Wie komplementäre Medizin die klassische ergänzt

Claudia Witt, Direktorin des Instituts für Komplementäre und Integrative Medizin am Universitätsspital Zürich, spricht über die Chancen der Komplementärmedizin, was richtiges Atmen bewirken kann und warum sie den Placebo-Effekt mag.

Text: Anna Miller; Foto: Désirée Good

Warum ist Ihnen als Ärztin die klassische Medizin nicht genug?

Als ich Medizin studierte, gab es wenig wissenschaftliche Daten zur Komplementärmedizin. Mich hat aber immer fasziniert, dass sie so viele Menschen ausprobieren und davon überzeugt sind. Viele kommen privat damit in Berührung, lesen von Homöopathie oder versuchen es mit Akupunktur. Und erfahren nicht selten, dass solche Verfahren wirken. Das hat mich neugierig gemacht, den Bereich der Komplementärmedizin genauer zu erforschen. So habe ich mich etwa mit Studien zur Akupunktur befasst.

Was kam bei diesen Studien heraus?

Dass Akupunktur einen nachweisbaren Effekt auf chronische Schmerzen hat. Aber auch einen Placebo-Effekt.

Ist das nicht per se ein Widerspruch? Will man nicht «echte» Wirksamkeit erreichen, statt bloss eingebildeter?
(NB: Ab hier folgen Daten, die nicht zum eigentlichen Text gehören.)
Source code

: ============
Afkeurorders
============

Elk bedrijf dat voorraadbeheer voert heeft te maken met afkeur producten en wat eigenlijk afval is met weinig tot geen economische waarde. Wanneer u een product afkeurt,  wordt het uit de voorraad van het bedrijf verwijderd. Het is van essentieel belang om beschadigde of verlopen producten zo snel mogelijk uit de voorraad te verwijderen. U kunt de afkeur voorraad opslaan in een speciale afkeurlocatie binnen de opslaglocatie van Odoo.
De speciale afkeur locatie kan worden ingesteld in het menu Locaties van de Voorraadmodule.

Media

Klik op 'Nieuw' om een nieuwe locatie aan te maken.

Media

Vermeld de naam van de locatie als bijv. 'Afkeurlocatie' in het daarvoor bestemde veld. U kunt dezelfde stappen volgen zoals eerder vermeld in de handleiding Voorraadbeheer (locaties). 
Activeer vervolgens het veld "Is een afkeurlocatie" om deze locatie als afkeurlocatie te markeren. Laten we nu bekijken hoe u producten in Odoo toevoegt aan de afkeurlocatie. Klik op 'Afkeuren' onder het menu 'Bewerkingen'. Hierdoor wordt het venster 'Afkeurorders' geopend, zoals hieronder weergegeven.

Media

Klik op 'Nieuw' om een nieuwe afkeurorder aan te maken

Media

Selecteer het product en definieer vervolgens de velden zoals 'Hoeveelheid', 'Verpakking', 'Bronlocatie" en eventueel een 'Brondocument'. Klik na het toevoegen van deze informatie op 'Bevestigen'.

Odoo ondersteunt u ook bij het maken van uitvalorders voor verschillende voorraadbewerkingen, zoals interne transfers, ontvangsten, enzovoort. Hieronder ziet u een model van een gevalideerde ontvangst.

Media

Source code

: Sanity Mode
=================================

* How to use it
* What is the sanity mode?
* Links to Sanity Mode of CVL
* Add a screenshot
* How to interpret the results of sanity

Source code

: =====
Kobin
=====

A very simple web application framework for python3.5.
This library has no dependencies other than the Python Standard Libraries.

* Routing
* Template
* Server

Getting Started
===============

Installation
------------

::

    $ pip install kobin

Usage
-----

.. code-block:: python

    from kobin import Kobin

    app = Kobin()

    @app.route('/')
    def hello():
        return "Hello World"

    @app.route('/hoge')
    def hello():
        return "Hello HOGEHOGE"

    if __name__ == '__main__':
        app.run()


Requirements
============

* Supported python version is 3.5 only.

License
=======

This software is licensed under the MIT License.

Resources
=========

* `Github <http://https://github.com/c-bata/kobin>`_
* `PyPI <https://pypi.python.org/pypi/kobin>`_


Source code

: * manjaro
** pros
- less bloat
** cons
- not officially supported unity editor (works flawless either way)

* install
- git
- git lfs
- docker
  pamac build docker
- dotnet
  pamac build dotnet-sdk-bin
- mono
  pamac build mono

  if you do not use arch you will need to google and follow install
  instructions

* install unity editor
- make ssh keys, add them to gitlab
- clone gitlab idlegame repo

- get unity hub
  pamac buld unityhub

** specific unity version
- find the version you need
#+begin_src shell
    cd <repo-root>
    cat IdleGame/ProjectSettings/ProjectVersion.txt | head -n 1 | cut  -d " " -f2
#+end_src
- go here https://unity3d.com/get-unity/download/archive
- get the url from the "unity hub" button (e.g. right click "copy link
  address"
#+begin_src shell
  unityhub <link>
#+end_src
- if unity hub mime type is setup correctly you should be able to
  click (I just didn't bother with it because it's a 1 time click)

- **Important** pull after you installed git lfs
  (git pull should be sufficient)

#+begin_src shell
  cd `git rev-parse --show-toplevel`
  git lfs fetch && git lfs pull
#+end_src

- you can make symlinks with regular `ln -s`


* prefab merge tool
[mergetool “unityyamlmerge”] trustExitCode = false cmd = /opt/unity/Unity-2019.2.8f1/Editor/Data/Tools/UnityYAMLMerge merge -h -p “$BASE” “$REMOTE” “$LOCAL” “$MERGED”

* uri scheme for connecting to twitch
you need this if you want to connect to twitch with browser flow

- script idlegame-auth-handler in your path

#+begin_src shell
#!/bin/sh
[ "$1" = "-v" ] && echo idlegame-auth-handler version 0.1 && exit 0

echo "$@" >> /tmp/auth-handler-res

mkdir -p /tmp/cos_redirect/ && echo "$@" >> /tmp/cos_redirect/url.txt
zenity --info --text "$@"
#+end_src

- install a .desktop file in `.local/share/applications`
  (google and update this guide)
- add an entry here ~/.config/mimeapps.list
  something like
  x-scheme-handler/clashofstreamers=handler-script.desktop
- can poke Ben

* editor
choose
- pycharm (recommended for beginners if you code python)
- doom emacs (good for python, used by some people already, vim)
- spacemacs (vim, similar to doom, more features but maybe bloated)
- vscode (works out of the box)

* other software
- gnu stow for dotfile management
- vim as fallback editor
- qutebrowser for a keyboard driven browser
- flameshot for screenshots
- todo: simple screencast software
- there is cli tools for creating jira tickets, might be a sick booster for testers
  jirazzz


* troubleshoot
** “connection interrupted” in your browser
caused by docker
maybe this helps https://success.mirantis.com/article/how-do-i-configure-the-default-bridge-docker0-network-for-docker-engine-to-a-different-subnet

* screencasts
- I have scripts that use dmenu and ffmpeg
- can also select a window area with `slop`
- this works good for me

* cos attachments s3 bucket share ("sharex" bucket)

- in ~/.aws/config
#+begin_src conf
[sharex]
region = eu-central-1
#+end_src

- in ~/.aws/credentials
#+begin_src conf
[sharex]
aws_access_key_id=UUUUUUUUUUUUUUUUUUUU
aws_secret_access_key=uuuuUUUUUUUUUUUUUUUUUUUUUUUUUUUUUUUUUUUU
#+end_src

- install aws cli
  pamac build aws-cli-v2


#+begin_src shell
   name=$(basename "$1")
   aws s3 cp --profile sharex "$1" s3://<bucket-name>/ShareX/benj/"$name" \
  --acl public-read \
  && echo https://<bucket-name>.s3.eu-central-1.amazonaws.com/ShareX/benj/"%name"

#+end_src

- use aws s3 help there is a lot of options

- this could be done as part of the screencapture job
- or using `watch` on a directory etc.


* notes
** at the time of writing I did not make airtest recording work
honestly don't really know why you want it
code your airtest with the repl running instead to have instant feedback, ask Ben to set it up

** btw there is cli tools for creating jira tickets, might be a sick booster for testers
Das ist so falsch formuliert. Denn auch der Placebo-Effekt führt ja zur Verbesserung. Er kann ein wirksames Arzneimittel noch wirksamer machen. Das gilt auch für die Komplementärmedizin: Sie wird idealerweise zusätzlich zur schulmedizinischen Behandlung angewendet. Die Methoden ergänzen sich. Es geht mir nie darum, Methoden gegeneinander auszuspielen, sondern den Menschen ganzheitlich zu sehen.

Was heisst das konkret?

Nehmen Sie einmal an, Sie leiden an chronischen Schmerzen. Statt Ihnen einfach nur Tabletten zu verschreiben, hört man Ihnen erstmal gut zu und befragt Sie zu Ihren Lebensumständen. Das kann schon vieles sortieren. Häufig verstehen Menschen dann ihren Körper besser. Das fördert die Selbstwirksamkeit.

«Auch der Placebo-Effekt führt zur Verbesserung. Er kann ein wirksames Arzneimittel noch wirksamer machen.»
Claudia Witt, Direktorin des Instituts für Komplementäre und Integrative Medizin Universitätsspital Zürich

Wie wichtig ist dieser Aspekt für den Heilungsprozess?

Die Komplementärmedizin eröffnet neue Räume für Menschen, die dachten, es helfe nichts mehr. Es ist für sie sehr wertvoll, zu erfahren, dass sie doch eine gewisse Kontrolle über eine Krankheit haben und der Situation nicht hilflos ausgeliefert sind. Wichtig sind zudem begleitende Massnahmen, die den Lebensstil positiv beeinflussen und bei denen sich Erkrankte aktiv einbringen können – wie gesündere Ernährung, Atemübungen oder mehr Bewegung.

Können Sie ein konkretes Beispiel aus Ihrem Berufsalltag nennen?

Bei Brustkrebs beispielsweise leiden viele Patientinnen im Zuge der Behandlung auch unter Hitzewallungen, Schlafstörungen oder Erschöpfung. Also suchen wir gemeinsam nach einer Lösung: Welche Methode spricht die Patientin an? Welches komplementärmedizinische Angebot kann die medikamentöse Behandlung zusätzlich unterstützen? Bei den genannten Symptomen könnte beispielsweise Akupunktur helfen.

Viele Menschen wählen die Komplementärmedizin aber an Stelle einer schulmedizinischen Methode.

Es ist mir wichtig, zu betonen, dass wir die Komplementärmedizin nicht als Alternative zur Schulmedizin anwenden, sondern als Ergänzung. Damit haben wir eine breitere, flexiblere Palette. Als Ärztin kann ich so sozusagen auf einen Werkzeugkasten zurückgreifen, der zusätzliche nützliche Tools enthält.